The following note came through from Senator Elizabeth Warren's office on June 19, 2018. Perhaps you know the story of "Juneteenth":
Today is Juneteenth – the annual and oldest known celebration commemorating the end of slavery in the United States.
President Lincoln’s Emancipation Proclamation became official on January 1, 1863, but it wasn’t until June 19, 1865 that the news arrived in Galveston, Texas. That’s right: it took more than two years for the news of freedom to reach some parts of the country.
Of course, we know that President Lincoln didn’t snap his fingers and everyone was treated equally. It was decades until the United States government could no longer ignore the fight for civil rights and took real steps to end Jim Crow and segregation. And today – more than 150 years after the Emancipation Proclamation – African Americans still feel the weight of our country’s cruel history on their shoulders.
Yes, Juneteenth is a time for celebration. It's a time to celebrate the steps our nation and its people have taken to push this country in a new direction. But Juneteenth is also a time to remind ourselves that while we have made progress, we haven’t made enough progress.
Violence against African Americans has not disappeared. Our black friends, family, and neighbors literally fear dying in the streets.

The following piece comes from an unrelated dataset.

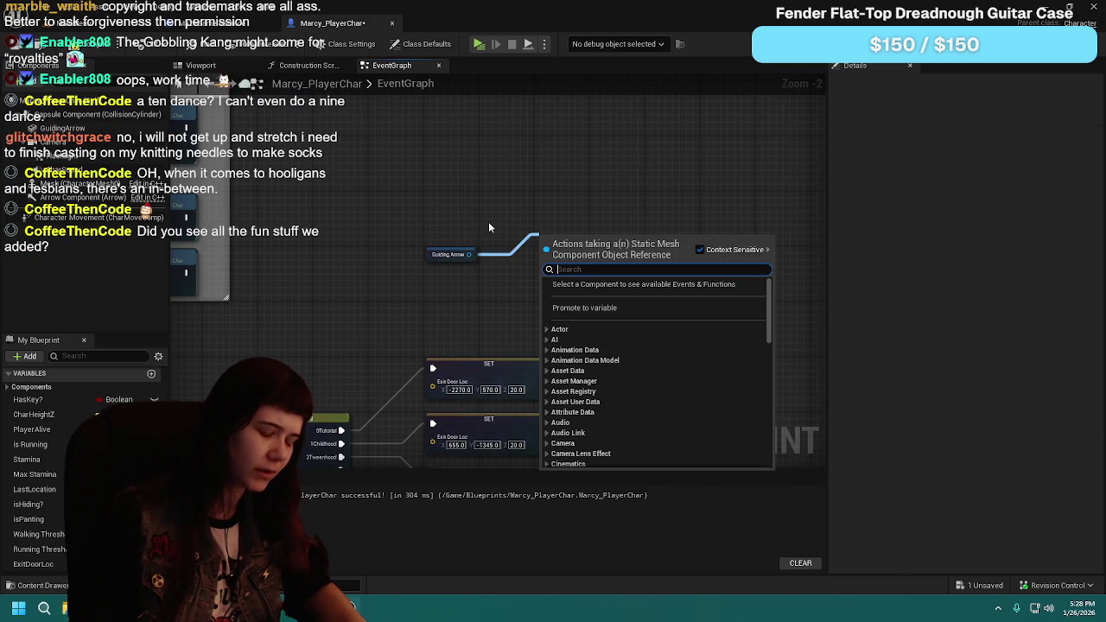
{"action": "type", "text": "poin"}
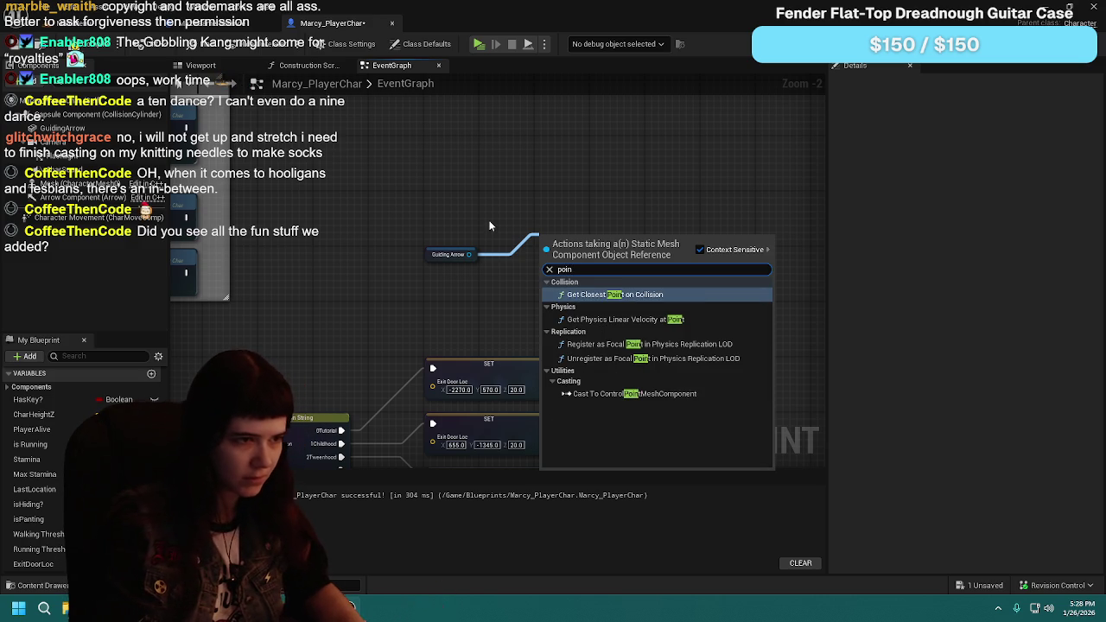
{"action": "key", "text": "BackSpace"}
{"action": "key", "text": "BackSpace"}
{"action": "key", "text": "BackSpace"}
{"action": "type", "text": "set rotatio"}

For decades, entire legal structures have existed to prevent African American and Latino families from building economic security. These same communities are still deliberately cut out of the political process with racist voter ID laws and gerrymandering.
And right now in places like Tornillo, Texas, the federal government is still ripping apart families, holding immigrant children in cages, and treating human beings like animals.
I write this with the full knowledge that I have not personally experienced and can never truly understand the fear, oppression, and pain that confronts many black Americans every day.
But this is the reality all of us must confront, as uncomfortable and ugly as that reality may be. We can’t ignore what is happening in this country.
It comes to us once again to affirm that black lives matter, that black citizens matter, that black families matter.
Today on Juneteenth, and every day, we can – and must – do better.